§ **GOAL OF THE EXERCISE**
Please restate word for word, and with nothing added, the lines that run from the one holding "66 | 0% | 100%" to the end of the entries below.

DATA FOR REVIEW section start

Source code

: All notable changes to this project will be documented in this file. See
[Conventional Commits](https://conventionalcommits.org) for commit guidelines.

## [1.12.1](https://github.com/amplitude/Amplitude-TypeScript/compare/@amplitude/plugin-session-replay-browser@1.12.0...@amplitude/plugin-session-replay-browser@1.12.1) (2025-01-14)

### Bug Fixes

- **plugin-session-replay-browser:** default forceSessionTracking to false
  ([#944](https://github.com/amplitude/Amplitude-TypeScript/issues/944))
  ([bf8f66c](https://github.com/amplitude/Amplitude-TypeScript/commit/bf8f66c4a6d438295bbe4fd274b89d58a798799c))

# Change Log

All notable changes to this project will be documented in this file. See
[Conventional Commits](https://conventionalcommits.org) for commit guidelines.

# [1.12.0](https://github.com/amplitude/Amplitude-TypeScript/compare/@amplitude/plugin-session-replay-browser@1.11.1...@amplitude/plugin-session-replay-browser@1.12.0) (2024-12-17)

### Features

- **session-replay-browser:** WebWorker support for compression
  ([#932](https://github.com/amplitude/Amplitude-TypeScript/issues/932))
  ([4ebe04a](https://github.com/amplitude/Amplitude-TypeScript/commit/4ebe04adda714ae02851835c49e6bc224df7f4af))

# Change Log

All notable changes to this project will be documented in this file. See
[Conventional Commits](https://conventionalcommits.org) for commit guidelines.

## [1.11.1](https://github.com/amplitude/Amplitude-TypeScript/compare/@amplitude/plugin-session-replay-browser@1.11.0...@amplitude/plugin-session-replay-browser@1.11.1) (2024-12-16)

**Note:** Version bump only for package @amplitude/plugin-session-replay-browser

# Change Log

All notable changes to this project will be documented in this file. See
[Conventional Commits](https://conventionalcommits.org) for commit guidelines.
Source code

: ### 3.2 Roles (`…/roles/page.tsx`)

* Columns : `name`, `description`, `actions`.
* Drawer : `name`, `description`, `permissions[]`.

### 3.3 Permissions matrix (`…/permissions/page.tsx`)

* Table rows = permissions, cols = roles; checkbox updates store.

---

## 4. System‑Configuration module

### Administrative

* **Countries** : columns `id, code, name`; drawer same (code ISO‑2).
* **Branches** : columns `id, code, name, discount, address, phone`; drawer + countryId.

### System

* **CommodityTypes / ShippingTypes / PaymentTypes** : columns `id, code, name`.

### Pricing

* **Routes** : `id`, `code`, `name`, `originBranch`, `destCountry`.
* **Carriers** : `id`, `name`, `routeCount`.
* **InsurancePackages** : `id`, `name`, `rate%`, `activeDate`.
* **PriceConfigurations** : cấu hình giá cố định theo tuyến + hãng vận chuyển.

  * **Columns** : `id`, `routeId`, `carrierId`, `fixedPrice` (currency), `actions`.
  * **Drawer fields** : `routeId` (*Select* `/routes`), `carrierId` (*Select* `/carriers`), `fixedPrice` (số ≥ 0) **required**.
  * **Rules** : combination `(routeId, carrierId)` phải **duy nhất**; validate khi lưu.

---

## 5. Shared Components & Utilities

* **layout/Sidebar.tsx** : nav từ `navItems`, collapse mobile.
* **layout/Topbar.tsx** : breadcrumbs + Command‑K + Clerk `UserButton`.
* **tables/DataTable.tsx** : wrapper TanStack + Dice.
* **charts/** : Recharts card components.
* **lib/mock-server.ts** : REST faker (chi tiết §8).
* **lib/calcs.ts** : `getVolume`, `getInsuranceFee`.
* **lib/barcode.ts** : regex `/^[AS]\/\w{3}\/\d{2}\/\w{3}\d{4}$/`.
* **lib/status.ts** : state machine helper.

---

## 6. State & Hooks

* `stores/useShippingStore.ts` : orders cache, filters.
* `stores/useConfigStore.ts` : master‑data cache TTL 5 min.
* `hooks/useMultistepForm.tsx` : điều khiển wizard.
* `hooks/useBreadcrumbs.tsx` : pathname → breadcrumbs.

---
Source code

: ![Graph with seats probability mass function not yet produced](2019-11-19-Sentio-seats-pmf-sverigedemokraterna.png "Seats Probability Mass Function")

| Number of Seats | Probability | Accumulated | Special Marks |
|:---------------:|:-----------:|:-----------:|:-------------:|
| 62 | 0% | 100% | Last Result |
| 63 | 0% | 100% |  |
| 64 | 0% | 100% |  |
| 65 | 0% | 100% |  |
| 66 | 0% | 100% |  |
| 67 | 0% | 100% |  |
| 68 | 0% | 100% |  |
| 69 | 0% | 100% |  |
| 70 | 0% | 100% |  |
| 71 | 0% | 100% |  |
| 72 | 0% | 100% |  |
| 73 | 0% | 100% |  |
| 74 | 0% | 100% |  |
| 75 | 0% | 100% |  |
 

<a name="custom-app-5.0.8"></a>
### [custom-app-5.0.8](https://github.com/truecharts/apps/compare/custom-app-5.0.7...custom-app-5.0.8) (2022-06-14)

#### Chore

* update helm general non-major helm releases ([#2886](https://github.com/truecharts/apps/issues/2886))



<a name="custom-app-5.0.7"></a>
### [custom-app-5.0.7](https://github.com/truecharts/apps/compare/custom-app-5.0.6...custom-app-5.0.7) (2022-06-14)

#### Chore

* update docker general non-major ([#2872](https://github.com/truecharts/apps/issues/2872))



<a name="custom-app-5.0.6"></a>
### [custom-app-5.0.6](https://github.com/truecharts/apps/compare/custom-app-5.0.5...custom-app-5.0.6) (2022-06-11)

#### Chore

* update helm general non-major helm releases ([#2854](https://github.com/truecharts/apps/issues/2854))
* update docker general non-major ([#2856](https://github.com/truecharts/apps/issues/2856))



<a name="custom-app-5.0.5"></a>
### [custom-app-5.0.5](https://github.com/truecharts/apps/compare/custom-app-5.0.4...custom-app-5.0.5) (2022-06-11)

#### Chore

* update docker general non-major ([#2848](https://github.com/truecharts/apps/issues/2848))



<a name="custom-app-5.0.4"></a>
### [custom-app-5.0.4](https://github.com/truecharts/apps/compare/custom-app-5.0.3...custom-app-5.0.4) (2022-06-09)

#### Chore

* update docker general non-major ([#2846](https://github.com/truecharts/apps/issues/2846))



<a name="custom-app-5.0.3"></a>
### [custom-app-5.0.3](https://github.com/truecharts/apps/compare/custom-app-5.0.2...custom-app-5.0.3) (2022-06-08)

DATA FOR REVIEW section end

§ **ANSWER FOR THIS EXERCISE**
| 66 | 0% | 100% |  |
| 67 | 0% | 100% |  |
| 68 | 0% | 100% |  |
| 69 | 0% | 100% |  |
| 70 | 0% | 100% |  |
| 71 | 0% | 100% |  |
| 72 | 0% | 100% |  |
| 73 | 0% | 100% |  |
| 74 | 0% | 100% |  |
| 75 | 0% | 100% |  |
 

<a name="custom-app-5.0.8"></a>
### [custom-app-5.0.8](https://github.com/truecharts/apps/compare/custom-app-5.0.7...custom-app-5.0.8) (2022-06-14)

#### Chore

* update helm general non-major helm releases ([#2886](https://github.com/truecharts/apps/issues/2886))



<a name="custom-app-5.0.7"></a>
### [custom-app-5.0.7](https://github.com/truecharts/apps/compare/custom-app-5.0.6...custom-app-5.0.7) (2022-06-14)

#### Chore

* update docker general non-major ([#2872](https://github.com/truecharts/apps/issues/2872))



<a name="custom-app-5.0.6"></a>
### [custom-app-5.0.6](https://github.com/truecharts/apps/compare/custom-app-5.0.5...custom-app-5.0.6) (2022-06-11)

#### Chore

* update helm general non-major helm releases ([#2854](https://github.com/truecharts/apps/issues/2854))
* update docker general non-major ([#2856](https://github.com/truecharts/apps/issues/2856))



<a name="custom-app-5.0.5"></a>
### [custom-app-5.0.5](https://github.com/truecharts/apps/compare/custom-app-5.0.4...custom-app-5.0.5) (2022-06-11)

#### Chore

* update docker general non-major ([#2848](https://github.com/truecharts/apps/issues/2848))



<a name="custom-app-5.0.4"></a>
### [custom-app-5.0.4](https://github.com/truecharts/apps/compare/custom-app-5.0.3...custom-app-5.0.4) (2022-06-09)

#### Chore

* update docker general non-major ([#2846](https://github.com/truecharts/apps/issues/2846))



<a name="custom-app-5.0.3"></a>
### [custom-app-5.0.3](https://github.com/truecharts/apps/compare/custom-app-5.0.2...custom-app-5.0.3) (2022-06-08)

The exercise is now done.